La Suprema Corte, richiamando l'art. 19 Cost. (per il quale "tutti hanno diritto di professare liberamente la propria fede religiosa in qualsiasi forma, individuale o associata, di farne propaganda e di esercitarne in privato o in pubblico il culto, purché non si tratti di riti contrari al buon costume") e la giurisprudenza in materia, ribadisce un principio cardine: la libertà religiosa non può scriminare condotte penalmente rilevanti se queste si pongono in contrasto con norme poste a tutela di interessi primari, quali il rispetto per il benessere animale.

Fatta questa precisazione, rileva il Collegio che non valgono a dimostrare la sussistenza del preteso

vizio di violazione di legge né quello di motivazione i richiami alla normativa sovranazionale disciplinante le modalità di macellazione delle bestie.

La normativa europea rilevante in materia di macellazione rituale integra l'interpretazione dell'art. 544-bis c.p., contribuendo a definire il concetto di "necessità". In particolare, il Regolamento CE n. 1099/2009 impone che l'uccisione degli animali avvenga nel rispetto del loro benessere, all'interno di strutture autorizzate e conformi a standard tecnici e igienico-sanitari. L'abbattimento, salvo specifiche eccezioni, deve avvenire previo stordimento, con perdita di coscienza mantenuta fino alla morte dell'animale.

È prevista una deroga per i riti religiosi, ma solo a condizione che la macellazione sia effettuata in un impianto qualificabile come "macello". Nel caso di specie, invece, gli ovini erano stati abbattuti (o si stava per abbatterli) senza stordimento, in un ambiente privo di requisiti normativi – un'autorimessa – escludendo così la possibilità di invocare la deroga prevista.

La Corte, tuttavia, accoglie il ricorso limitatamente al profilo soggettivo della responsabilità del ricorrente.

Secondo i giudici di legittimità, la sola presenza fisica dell'imputato sul luogo del fatto non è sufficiente a fondare un suo concorso nel reato, in mancanza di elementi idonei a dimostrare un contributo causale, morale o materiale, consapevole e volontario.

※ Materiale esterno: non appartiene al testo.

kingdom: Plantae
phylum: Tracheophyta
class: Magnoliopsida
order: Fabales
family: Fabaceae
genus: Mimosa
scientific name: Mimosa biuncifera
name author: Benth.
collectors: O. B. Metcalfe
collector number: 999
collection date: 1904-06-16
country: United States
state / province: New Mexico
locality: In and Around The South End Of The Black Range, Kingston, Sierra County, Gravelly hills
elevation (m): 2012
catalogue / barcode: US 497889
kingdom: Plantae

Va, infatti, rilevato che, sulla base di granitica giurisprudenza di legittimità il criterio distintivo fra le due ipotesi - quella di partecipazione, sia pure atipica, alla condotta costituente reato e quella di

connivenza (non punibile) con gli autori di esso - non è ricavabile sulla base della mera presenza del soggetto di cui si tratta sul luogo ove il reato viene perpetrato, a meno che questa non sia accompagnata da atti idonei, quanto meno, a determinare un rafforzamento del proposito dell'autore materiale del reato ed ad agevolare la sua opera, sempre che il concorrente si sia rappresentato l'evento del reato ed abbia partecipato ad esso esprimendo una volontà criminosa uguale a quella dell'autore materiale (Corte di cassazione, Sezione II penale, 8 luglio 2013, n. 28855).

La Corte di Cassazione ha pertanto annullato con rinvio la sentenza impugnata, demandando al giudice del rinvio l'esame puntuale del motivo di impugnazione relativo all'apporto causale del ricorrente alla condotta delittuosa.